Stephen Longstaffe thinks ”Old Times” still has the power to grip the audience.
The title of Old Times summons up the nostalgic phrase ‘just like old times’; but what if you can’t agree on what those ‘old times’ were, let alone what it would mean for what’s happening now to be ‘like’ them?
Pinter's play focuses on a reunion over dinner between a married couple, Kate and Deeley, and an old friend of Kate’s, Anna, who she has not seen for twenty years. As the evening progresses, it becomes clear that nothing is, or perhaps ever has been, clear.
Characters subtly and not-so-subtly confront, manipulate, insult and contradict each other; but offence is never taken, at least on the surface.
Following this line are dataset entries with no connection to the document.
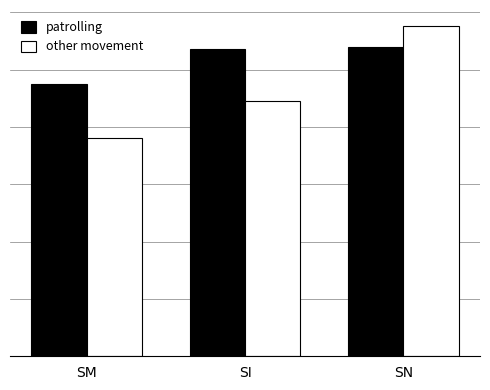

Are the bars horizontal?

No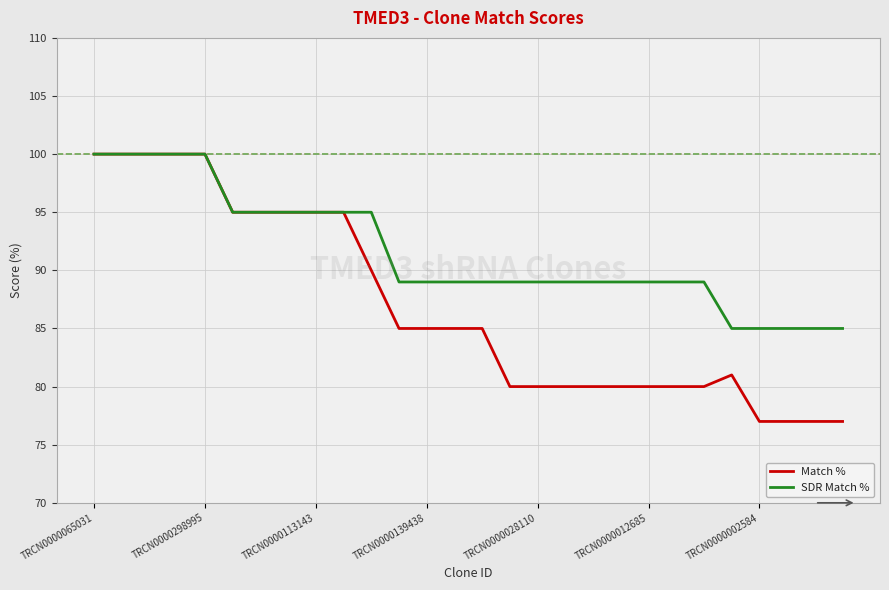

Rank the series by their average value, from lowest to highest.

Match %, SDR Match %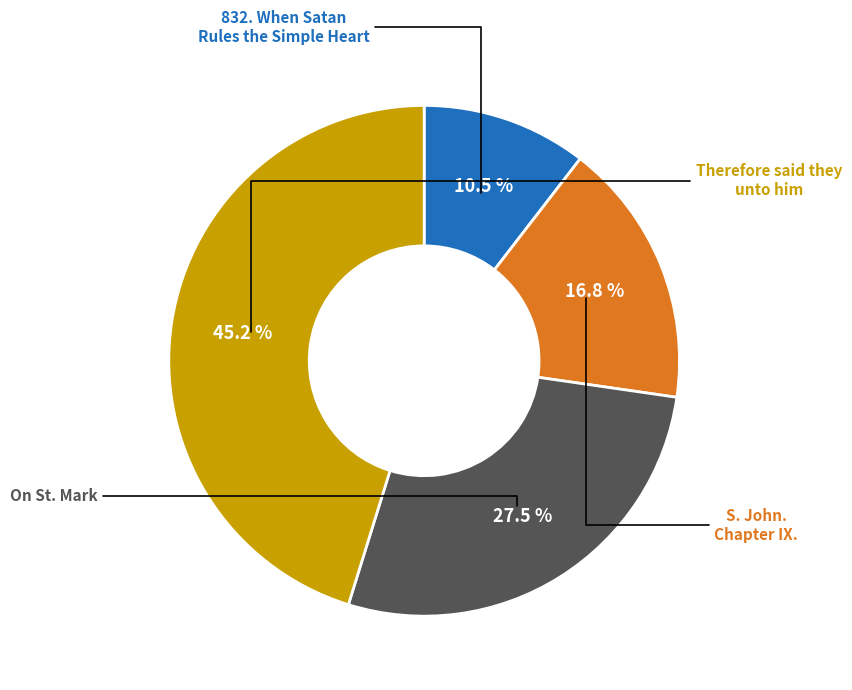

Does any single category account for the majority?

No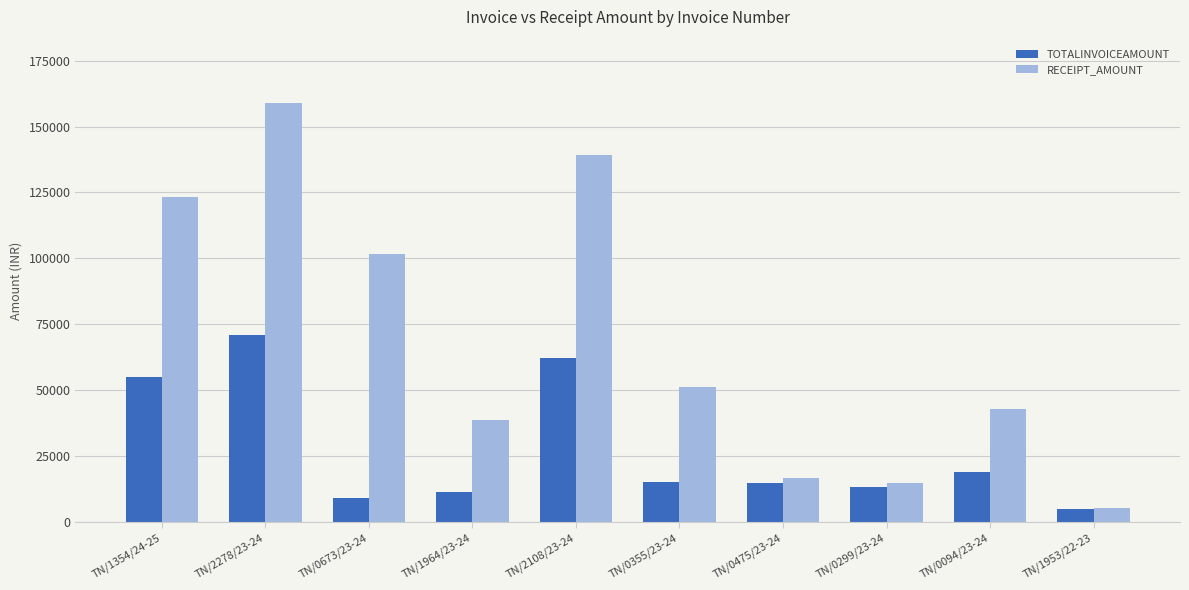

What is the difference between the TOTALINVOICEAMOUNT values at TN/0094/23-24 and TN/2278/23-24?

51947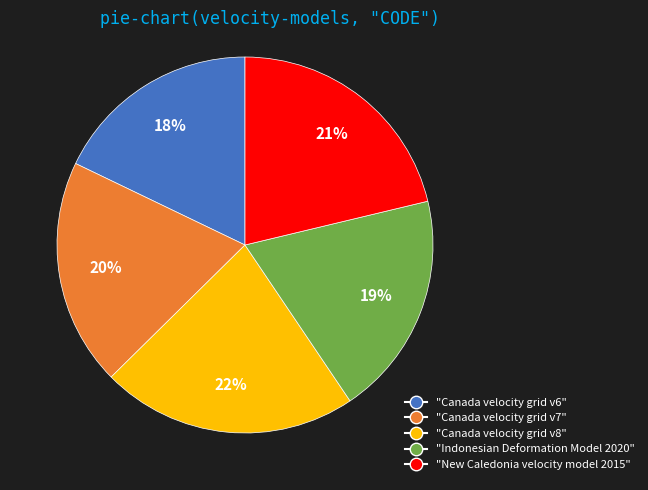

To the nearest percent, what is the difference between the largest and smallest slice percentages?

4%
We think we know how human interaction works; but this is like trying to follow a grandmasters’ game when you hardly know the rules of chess.
We know what the characters are saying, but not what they are doing in saying it. At the end of the play Kate says to Anna ‘I remember you lying dead’; Anna never replies. Is Anna dead? Has Kate ‘remembered’ something she has fantasised? Is Anna even there, or are we now out of the ‘real’ world entirely, in something ‘like’ old times?
The plot may be slippery, but Pinter’s mastery of tone (particularly menace and, thankfully, comedy), and his ability to hold the most commonplace language up to the light so that we see it from another angle, provide plenty of traction for this talented cast.
Liam Smith brings an ever-vigilant charmlessness to Deeley; for him, relationships are all about a power-balance which might at any moment alter against him. Just how powerful he might be is kept superbly under wraps in a performance which keeps the audience guessing.
Katie Hayes is quite mesmerising as Anna, poised, fluent, polished – but ensuring that we see that the stakes are high for her as well.
Rebecca Todd’s Kate is initially almost demure, introverted, and self-sufficient, continually half-smiling to herself, someone conforming to what others have made of her; but she has been listening, and her final turning of the tables is both believable and chilling.
Director Mary Papadima ensures that Pinter’s famous pauses have room to breathe without suffocating the action, and pacing and emphasis are spot-on.
Anna Pilcher Dunn’s set and Jo Dawson’s lighting design suggest an uncanny blend of chic seventies suburbia and otherworldly expressionism which becomes ever more relevant as the play progresses.
TBL has produced a gripping and intense production of a modern classic.
Old Times is at the Theatre by the Lake until 8 November.